花が咲き乱れ、太陽が暖かく包み込む街が広がるソラフィアの国。
 
「リール姫様、今日も素敵な御召し物で」
「ありがとう。今日は陽気も良いし、街をたくさん歩いて、皆の顔を見て行かないとっ」
「おはようございます。リール姫様」
「リンゴをお召し上がりになりませんか?リール姫様」
「皆、おはよう。そのリンゴ頂くわ」
「姫様! 一緒に歌を歌って!」
「リール姫様~、お花を見に行きませんか?」
「はいはい、待っててね。順番に皆お遊びしましょう」

 そんな平和な国の頂点に君臨するのは、リール姫。
 金色の美しい長髪に、桃色の愛らしい瞳で、行き交う人全てを魅了する美しさは、国一番だろう。

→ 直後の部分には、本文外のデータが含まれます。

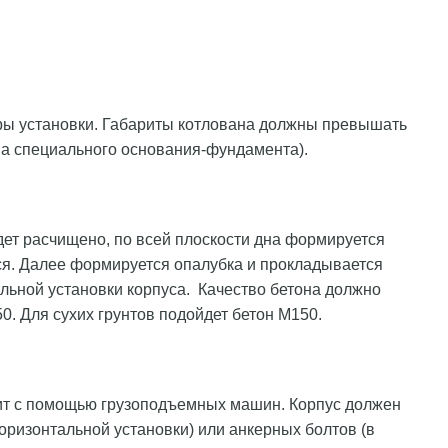
ры установки. Габариты котлована должны превышать
тва специального основания-фундамента).
ет расчищено, по всей плоскости дна формируется
ся. Далее формируется опалубка и прокладывается
льной установки корпуса. Качество бетона должно
0. Для сухих грунтов подойдет бетон М150.
дит с помощью грузоподъемных машин. Корпус должен
оризонтальной установки) или анкерных болтов (в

 だが、リールが人々に好かれるのは美しさ故にだけではない。リールの持つきさくな性格や、優しさが親しみを持たせているようだ。 
 リールは美しく、優しいだけではない。幼い頃から剣術を学び、学問にも優れたまさに才色兼備の天才的な才能を持つ。
 
 リールは生まれながらにして国の期待を背負ってきた。
 リールの母親は体が弱く、リール1人さえも産むのがやっとの体。そして、出産後まもなく命を落とした。

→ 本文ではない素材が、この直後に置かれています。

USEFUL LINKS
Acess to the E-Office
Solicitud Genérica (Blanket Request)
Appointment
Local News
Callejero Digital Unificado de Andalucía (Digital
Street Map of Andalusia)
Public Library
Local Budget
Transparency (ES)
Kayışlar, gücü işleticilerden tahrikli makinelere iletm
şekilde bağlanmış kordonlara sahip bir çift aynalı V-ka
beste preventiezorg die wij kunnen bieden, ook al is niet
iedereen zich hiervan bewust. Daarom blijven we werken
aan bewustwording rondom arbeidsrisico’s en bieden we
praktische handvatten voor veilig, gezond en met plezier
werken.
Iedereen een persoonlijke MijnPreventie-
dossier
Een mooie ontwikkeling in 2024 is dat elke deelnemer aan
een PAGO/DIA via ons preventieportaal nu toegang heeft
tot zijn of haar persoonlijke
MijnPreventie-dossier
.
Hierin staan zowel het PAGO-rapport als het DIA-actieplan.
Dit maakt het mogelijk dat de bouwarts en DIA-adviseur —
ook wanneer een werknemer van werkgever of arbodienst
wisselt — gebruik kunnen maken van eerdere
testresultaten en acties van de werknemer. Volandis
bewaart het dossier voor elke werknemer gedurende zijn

 父親も流行りの病でリールが幼い頃に他界している。 
 そんなこんなで国中は混乱に陥りかけた中、リールは天才的な才能によって国をさばき人々の生活を守り抜いてきた。
 国の者は心からリールを慕い、敬い、ここまでついて来ていたのだ。
 
 
 …………と、これは50年も前の話……

 
「……良いのよ。皆が幸せなら…」

 リールの頬には一筋の透明な涙が伝った。